Proposed document structure and content for IDNA

Sat Jul 12 14:58:01 CEST 2008

--On Thursday, 10 July, 2008 10:37 -0700 Paul Hoffman
<phoffman at imc.org> wrote:

>...
> There are three large problems with the structure and content
> of the  current set of documents; fortunately, all are easy to
> fix at the  same time.
>...
> In summary, we should:
> 
> - Merge the four documents into one (keeping all the authors,
> of course) - Completely strip out the commentary / history /
> rationale - Move forwards with one concise protocol document
> 
> Thoughts?

Paul,

Let me give you my take on this, with the understanding that
most of it has been said before by others.

I'm going to refer to the four existing documents simply as
Tables, Bidi, Protocol, and Rationale below.  Lower-case uses
of the same words are just words. I trust that won't confuse
anyone.

This is a long note.   I believe that the issues are more
complex than one might infer from your message, that they are
worth careful examination, and that there is no way to do that
in a short message.  I hope you and others will take the time
to read it.

First of all, there are, to me, really three separate issues in
your proposal:

	(1) Do we need the rationale, history, or explanation
	   material?

	(2) Can and should we separate that rationale, etc.,
	   material from the specifically-protocol and
	   implementation material?

	(3) How should the protocol material be organized?
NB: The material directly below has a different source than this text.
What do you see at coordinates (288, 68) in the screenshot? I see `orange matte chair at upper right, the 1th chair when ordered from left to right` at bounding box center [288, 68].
It may even be worth breaking these into separate threads, but
let's see how the discussion goes.

I want to take those with the last one first, since I think
that, in part, we may be just having a simple misunderstanding
about it.  So...

  --------------------

(3) How should the protocol material be organized?

   Bidi was originally separate from Protocol (called "Issues"
   at the time) simply as a "division of labor" matter.  There
   are some related "division of expertise" issues -- really
   understanding Bidi requires a rather different knowledge
   base that really understanding the rest of the protocol (and
   table) pieces and there are some extremely complex tradeoffs
   in that work.  In particular, my hope is that our colleagues
   in the RtoL script community will continue to study the Bidi
   document very carefully, not because I want to keep them
   away from anything else, but because they have special
   first-hand expertise and perspective on the implications of
   various alternate choices in that area that most of the rest
   of us lack.  I think that focused examination is facilitated
   by keeping the documents separate until we have fairly
   stable consensus about the substantive issues in both. 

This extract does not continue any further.